Exercise details: Retype the following lines exactly as they appear.

Record list:

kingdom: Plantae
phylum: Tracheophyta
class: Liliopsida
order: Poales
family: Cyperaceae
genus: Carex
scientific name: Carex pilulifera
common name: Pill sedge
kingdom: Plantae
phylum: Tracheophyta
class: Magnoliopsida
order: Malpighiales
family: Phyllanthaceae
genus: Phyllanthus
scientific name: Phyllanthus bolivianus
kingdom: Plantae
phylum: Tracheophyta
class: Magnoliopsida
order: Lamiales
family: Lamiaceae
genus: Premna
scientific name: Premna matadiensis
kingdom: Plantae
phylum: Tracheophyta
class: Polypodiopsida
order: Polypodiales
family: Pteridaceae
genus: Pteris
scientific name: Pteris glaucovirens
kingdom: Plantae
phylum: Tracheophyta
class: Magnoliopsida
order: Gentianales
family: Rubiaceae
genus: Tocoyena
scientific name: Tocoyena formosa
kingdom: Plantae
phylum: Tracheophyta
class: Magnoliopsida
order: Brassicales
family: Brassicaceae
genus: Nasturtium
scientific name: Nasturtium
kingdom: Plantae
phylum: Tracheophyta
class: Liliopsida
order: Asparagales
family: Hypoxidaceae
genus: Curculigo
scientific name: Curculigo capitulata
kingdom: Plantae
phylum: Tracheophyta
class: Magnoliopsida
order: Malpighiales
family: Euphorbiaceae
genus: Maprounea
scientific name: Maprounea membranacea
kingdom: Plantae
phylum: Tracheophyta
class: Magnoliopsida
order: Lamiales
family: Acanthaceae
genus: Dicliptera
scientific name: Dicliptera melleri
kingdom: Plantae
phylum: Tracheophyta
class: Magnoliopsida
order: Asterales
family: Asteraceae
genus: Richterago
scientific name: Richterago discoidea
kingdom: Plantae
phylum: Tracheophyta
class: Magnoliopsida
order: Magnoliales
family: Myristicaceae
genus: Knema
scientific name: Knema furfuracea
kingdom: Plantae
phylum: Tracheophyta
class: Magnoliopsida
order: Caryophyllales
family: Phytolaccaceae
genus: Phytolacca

Complete response:
kingdom: Plantae
phylum: Tracheophyta
class: Liliopsida
order: Poales
family: Cyperaceae
genus: Carex
scientific name: Carex pilulifera
common name: Pill sedge
kingdom: Plantae
phylum: Tracheophyta
class: Magnoliopsida
order: Malpighiales
family: Phyllanthaceae
genus: Phyllanthus
scientific name: Phyllanthus bolivianus
kingdom: Plantae
phylum: Tracheophyta
class: Magnoliopsida
order: Lamiales
family: Lamiaceae
genus: Premna
scientific name: Premna matadiensis
kingdom: Plantae
phylum: Tracheophyta
class: Polypodiopsida
order: Polypodiales
family: Pteridaceae
genus: Pteris
scientific name: Pteris glaucovirens
kingdom: Plantae
phylum: Tracheophyta
class: Magnoliopsida
order: Gentianales
family: Rubiaceae
genus: Tocoyena
scientific name: Tocoyena formosa
kingdom: Plantae
phylum: Tracheophyta
class: Magnoliopsida
order: Brassicales
family: Brassicaceae
genus: Nasturtium
scientific name: Nasturtium
kingdom: Plantae
phylum: Tracheophyta
class: Liliopsida
order: Asparagales
family: Hypoxidaceae
genus: Curculigo
scientific name: Curculigo capitulata
kingdom: Plantae
phylum: Tracheophyta
class: Magnoliopsida
order: Malpighiales
family: Euphorbiaceae
genus: Maprounea
scientific name: Maprounea membranacea
kingdom: Plantae
phylum: Tracheophyta
class: Magnoliopsida
order: Lamiales
family: Acanthaceae
genus: Dicliptera
scientific name: Dicliptera melleri
kingdom: Plantae
phylum: Tracheophyta
class: Magnoliopsida
order: Asterales
family: Asteraceae
genus: Richterago
scientific name: Richterago discoidea
kingdom: Plantae
phylum: Tracheophyta
class: Magnoliopsida
order: Magnoliales
family: Myristicaceae
genus: Knema
scientific name: Knema furfuracea
kingdom: Plantae
phylum: Tracheophyta
class: Magnoliopsida
order: Caryophyllales
family: Phytolaccaceae
genus: Phytolacca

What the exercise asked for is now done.